In the world of firearms, there is a growing trend among enthusiasts to construct their own weapons, primarily for personal use or as a hobby. One of the most popular components in this DIY trend is the 80 lower receiver. This guide aims to shed light on what 80 lowers are, how they are different from traditional firearms components, and why they have gained so much popularity. We’ll also touch on legal considerations and what to look for when purchasing your 80% lowers.
What is an 80 Lower Receiver?
The term 80 lower receiver refers to a partially finished firearm component that is about 80% complete. Unlike a 100% lower receiver, an 80 percent lower isn’t considered a firearm by the Bureau of Alcohol, Tobacco, Firearms, and Explosives (ATF) until you, the end user, complete the remaining 20% of the machining work. This makes 80 lowers an attractive option for gun enthusiasts who wish to build their own AR-style rifles or pistols.
Types of 80% Lowers
- AR-15 80% Lowers: For the popular AR-15 model
- AR-10 80% Lowers: For AR-10 rifles, which are typically chambered for larger rounds
- 9mm 80% Lowers: For building 9mm caliber firearms
- 80 AR Lower in Polymer: Made of polymer material, they are easier to machine but less durable
- 80 AR Lower in Aluminum: Made from aluminum, these are more durable but require more sophisticated tools
Benefits of Using 80 Lower Receivers
- Customization: You can customize an 80 lower receiver to fit your exact specifications, something that’s not always possible with off-the-shelf options.
- Privacy: 80% lowers can be purchased without the need for a federal firearms license (FFL), allowing you more privacy.
- Educational: The process of completing an 80 ar lower teaches you about the mechanics and functioning of firearms.

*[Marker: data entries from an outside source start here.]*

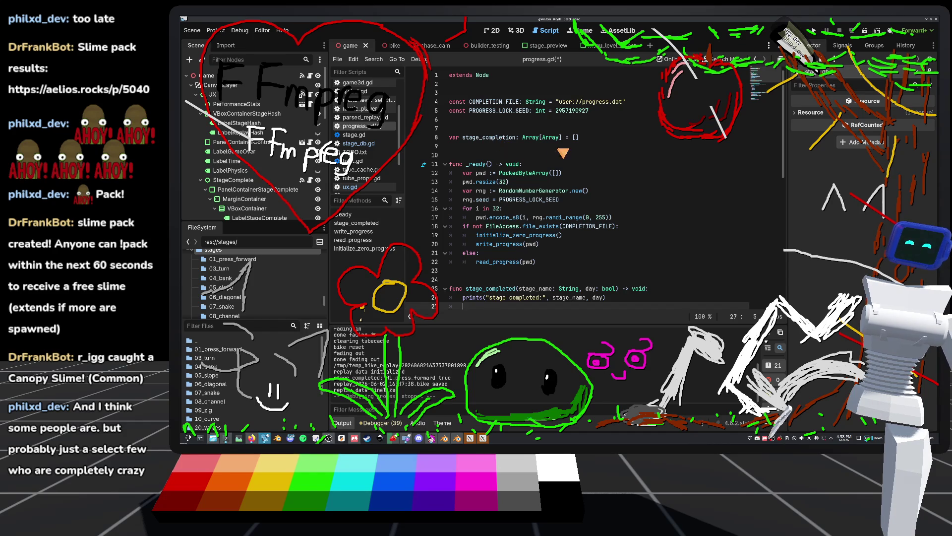
{"action": "double_click", "coordinate": [528, 137]}
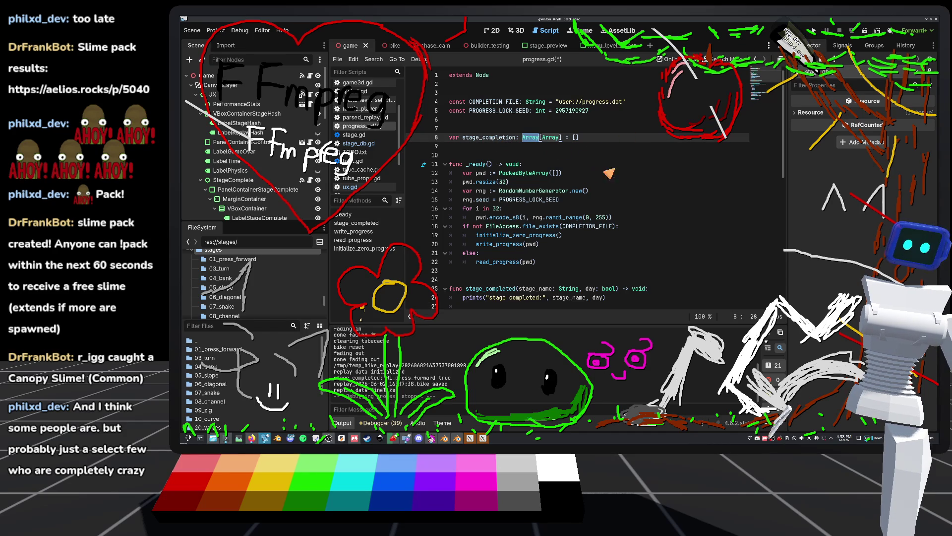
{"action": "scroll", "coordinate": [647, 221], "scroll_direction": "down", "scroll_amount": 4}
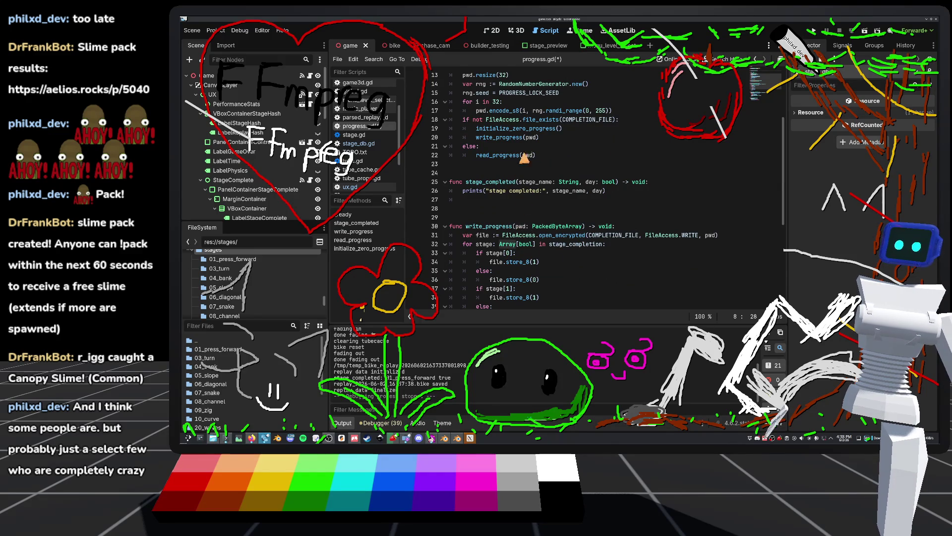
{"action": "scroll", "coordinate": [521, 176], "scroll_direction": "up", "scroll_amount": 4}
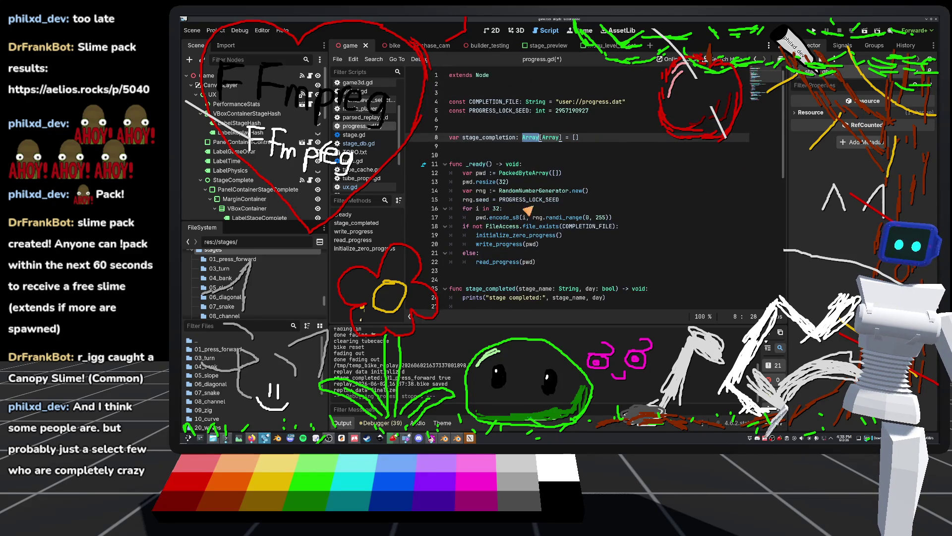
{"action": "scroll", "coordinate": [529, 212], "scroll_direction": "down", "scroll_amount": 5}
Below the prints line add var stage_i: int = StageDB.stages.find(stage_name)
{"action": "left_click", "coordinate": [623, 165]}
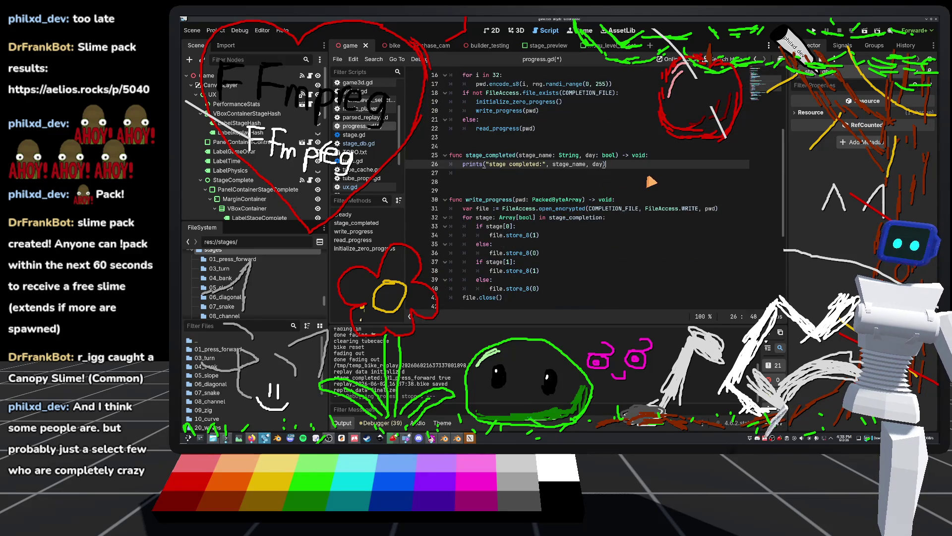
{"action": "key", "text": "Return"}
{"action": "type", "text": "var stage_i: in"}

It is crucial to note that while 80% lowers are not classified as firearms, the moment you complete the machining process, it becomes a firearm in the eyes of the law. Therefore, you must comply with all federal, state, and local laws concerning firearms ownership.
What to Look for When Purchasing 80 Lower Receivers
- Material: Choose between polymer and aluminum based on your needs and skills.
- Compatibility: Make sure the 80 lower receiver is compatible with the other components you plan to use.
- Brand Reputation: Look for brands that are known for quality and reliability.
How to Complete an 80 Percent Lower
Completing an 80 percent lower requires some expertise in machining and a set of specialized tools. You’ll need:
- A milling machine or a drill press
- Various drill bits and end mills
- A vise to hold the lower securely
After getting the required tools, you can proceed to drill holes and remove material as specified in the instructions that come with your 80% lower.
The 80 lower receiver offers an opportunity for firearms enthusiasts to build a custom AR-style weapon, either for personal use or as an educational project. Despite the legal considerations that come with completing an 80 ar lower, many find the process rewarding and engaging. If you’re considering taking the plunge, make sure to do your research, comply with all legal obligations, and choose a quality 80% lower to start your project.